> [Quoted passage]
=======

The “Naive” Assumption: Why It’s Brilliant 💡

Naive Bayes makes one key assumption: all features are independent given the class.

This is “naive” because in reality, features often correlate. For text:

But here’s the magic: even with this wrong assumption, Naive Bayes often works incredibly well! It’s like assuming all your detective clues are independent - not true, but good enough to catch the criminal.

Implementation: Building Naive Bayes from Scratch 🛠️

Let’s implement three types of Naive Bayes:

1. Gaussian Naive Bayes (for continuous features)

import numpy as np
from scipy.stats import norm
import matplotlib.pyplot as plt

class GaussianNaiveBayes:
    """Naive Bayes for continuous features (assumes Gaussian distribution)"""
    
    def __init__(self):
        self.class_priors = {}
        self.feature_stats = {}  # Mean and std for each feature per class
        self.classes = None
    
    def fit(self, X, y):
        """Train the classifier"""
        self.classes = np.unique(y)
        n_samples = X.shape[0]
        
        for c in self.classes:
            # Calculate prior P(class)
            mask = (y == c)
            self.class_priors[c] = np.sum(mask) / n_samples
            
            # Calculate mean and std for each feature
            X_c = X[mask]
            self.feature_stats[c] = {
                'mean': np.mean(X_c, axis=0),
                'std': np.std(X_c, axis=0) + 1e-6  # Add small value to avoid division by zero
            }
    
    def _calculate_likelihood(self, x, mean, std):
        """Calculate Gaussian probability density"""
        # P(x|class) = 1/√(2πσ²) * exp(-(x-μ)²/2σ²)
        return norm.pdf(x, mean, std)
    
    def _predict_sample(self, x):
        """Predict class for a single sample"""
        posteriors = {}
        
        for c in self.classes:
            # Start with prior
            posterior = np.log(self.class_priors[c])
            
            # Multiply by likelihood for each feature
            # Use log to avoid numerical underflow
            for i, feature_val in enumerate(x):
                likelihood = self._calculate_likelihood(
                    feature_val,
                    self.feature_stats[c]['mean'][i],
                    self.feature_stats[c]['std'][i]
                )
                posterior += np.log(likelihood + 1e-10)
            
            posteriors[c] = posterior
        
        # Return class with highest posterior
        return max(posteriors, key=posteriors.get)
    
    def predict(self, X):
        """Predict classes for samples"""
        return np.array([self._predict_sample(x) for x in X])
    
    def predict_proba(self, X):
        """Get probability estimates"""
        probas = []
        
        for x in X:
            posteriors = {}
            
            for c in self.classes:
                posterior = np.log(self.class_priors[c])
                
                for i, feature_val in enumerate(x):
                    likelihood = self._calculate_likelihood(
                        feature_val,
                        self.feature_stats[c]['mean'][i],
                        self.feature_stats[c]['std'][i]
                    )
                    posterior += np.log(likelihood + 1e-10)
                
                posteriors[c] = posterior
            
            # Convert log probabilities back to probabilities
            max_log_prob = max(posteriors.values())

=======

> [Stored data]

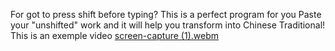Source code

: For got to press shift before typing?
This is a perfect program for you
Paste your "unshifted" work and it will help you transform into Chinese Traditional!
This is an exemple video
[screen-capture (1).webm](https://user-images.githubusercontent.com/118356583/202436395-ac1b3111-c4c0-4e58-8d3d-fe8f84523a0b.webm)
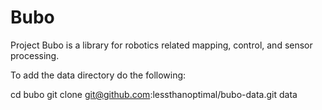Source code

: Bubo
====

Project Bubo is a library for robotics related mapping, control, and sensor processing.


To add the data directory do the following:

cd bubo
git clone git@github.com:lessthanoptimal/bubo-data.git data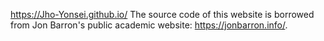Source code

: https://Jho-Yonsei.github.io/
The source code of this website is borrowed from Jon Barron's public academic website: https://jonbarron.info/.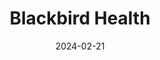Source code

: ---  
layout: startup_page  
title: "Blackbird Health"  
id: "blackbirdhealth.com"  
permalink: "/blackbirdhealthblackbirdhealth.com02212024/"  
website: "https://www.blackbirdhealth.com/"  
funding_round: "Series A"  
funding_amount: "$17M"  
investors: "Define Ventures, Frist Cressey Ventures, GreyMatter"  
about: "Blackbird Health provides neuroscience-driven mental healthcare for children and young adults. They utilize an integrated, virtual and in-person model to diagnose and treat mental health issues, focusing on understanding root causes rather than just addressing symptoms. This approach aims to achieve better outcomes more quickly and includes a high patient retention rate with significant symptom improvement."  
markets: "Healthtech, Mental Health, Medical, Wellness"  
hq: "Pittsburgh, Pennsylvania, United States"  
founded_year: "2015"  
linkedin: "https://www.linkedin.com/company/blackbird-health"  
twitter: "https://twitter.com/BlackbirdBH1"  
instagram: ""  
facebook: "https://www.facebook.com/blackbirdhealth"  
crunchbase: "https://www.crunchbase.com/organization/blackbird-health-2"  
pitchbook: "https://pitchbook.com/profiles/company/527765-59"  

date_display: "21-Feb-2024"  
date: "2024-02-21"

# SEO Optimization  
meta_title: "Blackbird Health - Series A Funding ($17M)"  
meta_description: "Blackbird Health, Blackbird Health provides neuroscience-driven mental healthcare for children and young adults. They utilize an integrated, virtual and in-person model..."  
meta_keywords: "Blackbird Health, Healthtech, Mental Health, Medical, Wellness, Series A funding"  
canonical_url: "https://startup.projectstartups.com/blackbirdhealthblackbirdhealth.com02212024/"  
---
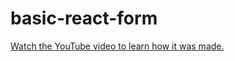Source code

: # basic-react-form

[Watch the YouTube video to learn how it was made.](https://youtu.be/Kz3j_Fz7X2w)
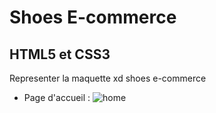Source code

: # Shoes E-commerce
## HTML5 et CSS3
Representer la maquette xd shoes e-commerce
- Page d'accueil :
![home](home_desktop.png)
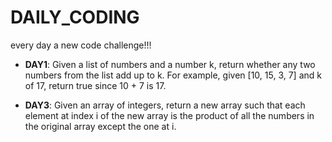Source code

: # DAILY_CODING
every day a new code challenge!!!

* **DAY1**: Given a list of numbers and a number k, return whether any two numbers from the list add up to k.
For example, given [10, 15, 3, 7] and k of 17, return true since 10 + 7 is 17.

* **DAY3**: Given an array of integers, return a new array such that each element at index i of the new array is the product of all the numbers in the original array except the one at i. 
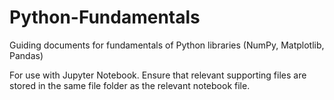 # Python-Fundamentals
Guiding documents for fundamentals of Python libraries (NumPy, Matplotlib, Pandas)

For use with Jupyter Notebook. Ensure that relevant supporting files are stored in the same file folder as the relevant notebook file.
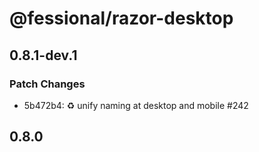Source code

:# @fessional/razor-desktop

## 0.8.1-dev.1

### Patch Changes

- 5b472b4: ♻️ unify naming at desktop and mobile #242

## 0.8.0
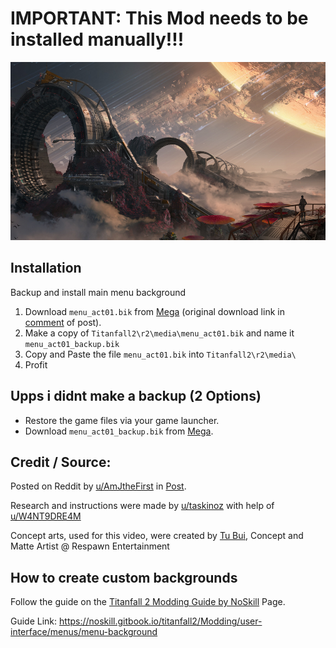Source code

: # IMPORTANT: This Mod needs to be installed manually!!!

<img src='icon.png' />

## Installation
Backup and install main menu background
1.  Download `menu_act01.bik` from [Mega](https://mega.nz/file/vU1TxIzR#wcs7JEhk8qHUp54tJBVsBWf-RDK8mdvNSKDRLmHcB1E) (original download link in [comment](https://www.reddit.com/r/titanfall/comments/gy0sjy/comment/ft8hwmf/?utm_source=share&utm_medium=web2x&context=3) of post).
2.  Make a copy of `Titanfall2\r2\media\menu_act01.bik` and name it `menu_act01_backup.bik`
3.  Copy and  Paste the file `menu_act01.bik` into `Titanfall2\r2\media\`
4.  Profit

## Upps i didnt make a backup (2 Options)
* Restore the game files via your game launcher.
* Download `menu_act01_backup.bik` from [Mega](https://mega.nz/file/yMEAlJzQ#0rgUq31hDG7SHnwnJWOAy4eSkOFiJO4apJVFeQx3dxY).

## Credit / Source:
Posted on Reddit by [u/AmJtheFirst](https://www.reddit.com/user/AmJtheFirst/) in [Post](https://www.reddit.com/r/titanfall/comments/gy0sjy/custom_main_menu_background_for_pc_dl_link_and/).

Research and instructions were made by [u/taskinoz](https://www.reddit.com/user/taskinoz) with help of [u/W4NT9DRE4M](https://www.reddit.com/user/W4NT9DRE4M)

Concept arts, used for this video, were created by [Tu Bui](https://www.artstation.com/2buiart), Concept and Matte Artist @ Respawn Entertainment

## How to create custom backgrounds
Follow the guide on the [Titanfall 2 Modding Guide by NoSkill](https://noskill.gitbook.io/titanfall2/) Page. 

Guide Link: https://noskill.gitbook.io/titanfall2/Modding/user-interface/menus/menu-background
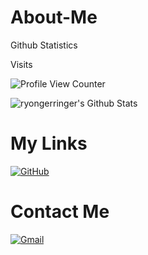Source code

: # About-Me

Github Statistics


Visits

![Profile View Counter](https://profile-counter.glitch.me/ryongerringer/count.svg)


![ryongerringer's Github Stats](https://github-readme-stats.vercel.app/api?username=ryongerringer&include_all_commits=true&count_private=true&show_icons=true&line_height=20&title_color=7A7ADB&icon_color=2234AE&text_color=D3D3D3&bg_color=0,000000,130F40&hide_border=true)



# My Links
[![GitHub](https://img.icons8.com/bubbles/50/000000/github.png)](https://github.com/ryongerringer)&nbsp;

# Contact Me
[![Gmail](https://img.icons8.com/bubbles/50/000000/gmail.png)](mailto:ryongerringer@gmail.com)&nbsp;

=======

> [Task list]
A - Duplicate the Naive Bayes tutorial from "# Return class" to "for x in X])".
B - Translate this sentence from the Naive Bayes tutorial into Spanish: "Naive Bayes makes one key assumption: all features are independent given the class."
C - Resume the Naive Bayes tutorial from where it stops.
The listing has no connection to the Naive Bayes tutorial.

> [Per-task answers]
A -
# Return class with highest posterior
        return max(posteriors, key=posteriors.get)
    
    def predict(self, X):
        """Predict classes for samples"""
        return np.array([self._predict_sample(x) for x in X])

B - Naive Bayes hace una suposición clave: todas las características son independientes dada la clase.

C -
            exp_probs = {c: np.exp(p - max_log_prob) for c, p in posteriors.items()}
            total = sum(exp_probs.values())
            
            # Normalize
            probas.append([exp_probs[c] / total for c in self.classes])
        
        return np.array(probas)
    
    def visualize_distributions(self, X, y, feature_names=None):
        """Visualize the Gaussian distributions for each feature"""
        n_features = X.shape[1]
        
        if feature_names is None:
            feature_names = [f'Feature {i}' for i in range(n_features)]
        
        fig, axes = plt.subplots(1, n_features, figsize=(5*n_features, 4))
        if n_features == 1:
            axes = [axes]
        
        for i, ax in enumerate(axes):
            for c in self.classes:
                mask = (y == c)
                X_c = X[mask, i]
                
                # Plot histogram
                ax.hist(X_c, alpha=0.5, label=f'Class {c}', density=True, bins=20)
                
                # Plot fitted Gaussian
                x_range = np.linspace(X[:, i].min(), X[:, i].max(), 100)
                gaussian = norm.pdf(x_range, 
                                  self.feature_stats[c]['mean'][i],
                                  self.feature_stats[c]['std'][i])
                ax.plot(x_range, gaussian, linewidth=2)
            
            ax.set_xlabel(feature_names[i])
            ax.set_ylabel('Density')
            ax.legend()
            ax.set_title(f'{feature_names[i]} Distribution by Class')
        
        plt.tight_layout()
        plt.show()

# Example usage
if __name__ == "__main__":
    from sklearn.datasets import make_classification
    
    # Generate sample data
    X, y = make_classification(n_samples=300, n_features=2, n_redundant=0,
                              n_informative=2, n_clusters_per_class=1,
                              class_sep=2.0, random_state=42)
    
    # Train our Naive Bayes
    gnb = GaussianNaiveBayes()
    gnb.fit(X, y)
    
    # Visualize distributions
    gnb.visualize_distributions(X, y, feature_names=['Feature 1', 'Feature 2'])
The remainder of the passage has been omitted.